TESTO FORNITO:

------------------------------------------------------------

Merante e Triffiletti (FI): "Perchè non si convoca il Consiglio comunale? Si lavora contro Abramo?"
Martedì 11 Settembre 2018 15:29 di Redazione WebOggi.it
Di seguito la dichiarazione dei consiglieri di Forza Italia Giovanni Merante e Antonio Triffiletti
“Vorremmo capire i motivi per i quali il consiglio comunale non viene convocato oramai da diverso tempo. Eppure ci sembra che le ferie siano finite da un pezzo e l’attività amministrativa sia ripresa regolarmente. A chi addossare, dunque, la responsabilità di questo autentico blackout del pieno esercizio delle funzioni in capo al consigliere comunale?

------------------------------------------------------------

DATI ESTRATTI:
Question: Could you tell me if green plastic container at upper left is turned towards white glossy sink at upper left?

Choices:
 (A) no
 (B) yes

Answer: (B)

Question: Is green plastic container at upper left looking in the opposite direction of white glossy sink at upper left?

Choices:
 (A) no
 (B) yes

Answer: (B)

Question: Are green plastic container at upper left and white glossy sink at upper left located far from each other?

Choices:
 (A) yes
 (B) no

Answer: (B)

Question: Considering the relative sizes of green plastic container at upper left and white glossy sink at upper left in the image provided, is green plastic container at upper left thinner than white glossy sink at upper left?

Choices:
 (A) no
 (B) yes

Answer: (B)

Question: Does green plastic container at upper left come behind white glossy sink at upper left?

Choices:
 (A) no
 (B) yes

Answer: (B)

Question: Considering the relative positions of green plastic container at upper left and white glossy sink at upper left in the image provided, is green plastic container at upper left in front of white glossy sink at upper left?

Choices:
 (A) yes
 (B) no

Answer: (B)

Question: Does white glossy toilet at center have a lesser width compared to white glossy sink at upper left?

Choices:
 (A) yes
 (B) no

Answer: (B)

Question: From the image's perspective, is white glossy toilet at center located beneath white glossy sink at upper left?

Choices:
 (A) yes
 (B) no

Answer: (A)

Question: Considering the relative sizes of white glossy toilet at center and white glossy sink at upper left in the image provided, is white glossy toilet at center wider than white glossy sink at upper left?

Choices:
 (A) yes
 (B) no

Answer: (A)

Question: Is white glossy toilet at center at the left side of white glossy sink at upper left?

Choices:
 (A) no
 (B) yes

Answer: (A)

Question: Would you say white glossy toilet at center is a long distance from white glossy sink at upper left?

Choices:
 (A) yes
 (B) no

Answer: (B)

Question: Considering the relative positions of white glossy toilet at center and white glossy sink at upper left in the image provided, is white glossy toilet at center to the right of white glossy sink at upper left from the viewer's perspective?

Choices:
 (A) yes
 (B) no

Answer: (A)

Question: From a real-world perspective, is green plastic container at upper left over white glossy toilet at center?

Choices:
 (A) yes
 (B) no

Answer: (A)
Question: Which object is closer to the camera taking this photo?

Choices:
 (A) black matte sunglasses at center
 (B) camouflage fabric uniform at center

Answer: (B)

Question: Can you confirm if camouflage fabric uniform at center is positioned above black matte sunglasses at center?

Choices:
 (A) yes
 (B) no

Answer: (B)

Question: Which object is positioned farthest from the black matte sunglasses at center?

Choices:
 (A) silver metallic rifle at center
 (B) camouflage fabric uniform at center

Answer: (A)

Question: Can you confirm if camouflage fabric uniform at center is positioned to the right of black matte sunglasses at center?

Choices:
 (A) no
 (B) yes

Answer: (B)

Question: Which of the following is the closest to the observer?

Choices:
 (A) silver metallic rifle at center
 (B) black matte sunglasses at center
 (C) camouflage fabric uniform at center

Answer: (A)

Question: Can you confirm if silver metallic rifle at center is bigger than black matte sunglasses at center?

------------------------------------------------------------

OBIETTIVO:
Continua la dichiarazione sulla mancata convocazione del consiglio comunale a partire dall'ultima frase riportata.

RISPOSTA:
Se non ci sono pratiche da discutere, allora bisogna pensare che la giunta e i dirigenti non producono atti sui quali chiamare il consiglio comunale. Eppure le commissioni consiliari demandate a dare pareri sulle deliberazioni lavorano regolarmente, ciò significa che le proposte ci sono. E perché dunque si arenano nel passaggio al consiglio e si impedisce. Così, ai consiglieri di esercitare il ruolo al quale sono stati demandati dal corpo elettorale e cioè di controllare di verificare e di proporre ? Dovremmo dedurre, quindi, che la giunta si sostituisce anche al ruolo del consiglio lascando a quest’ultimo il compito di discutere di debiti fuori bilancio, dell’approvazione dell’esercizio finanziario o dell’assestamento di bilancio. Compito, quest’ultimo, demandato per legge al civico consesso. Ordinamento che stabilisce scadenze ben precise, altrimenti anche questi adempimenti verrebbero rinviati sine vie. Un comportamento che non può essere né tollerato e né tanto meno sottaciuto, proprio perché si impedisce ai rappresentanti dei cittadini, democraticamente eletti, l’esercizio delle loro funzioni.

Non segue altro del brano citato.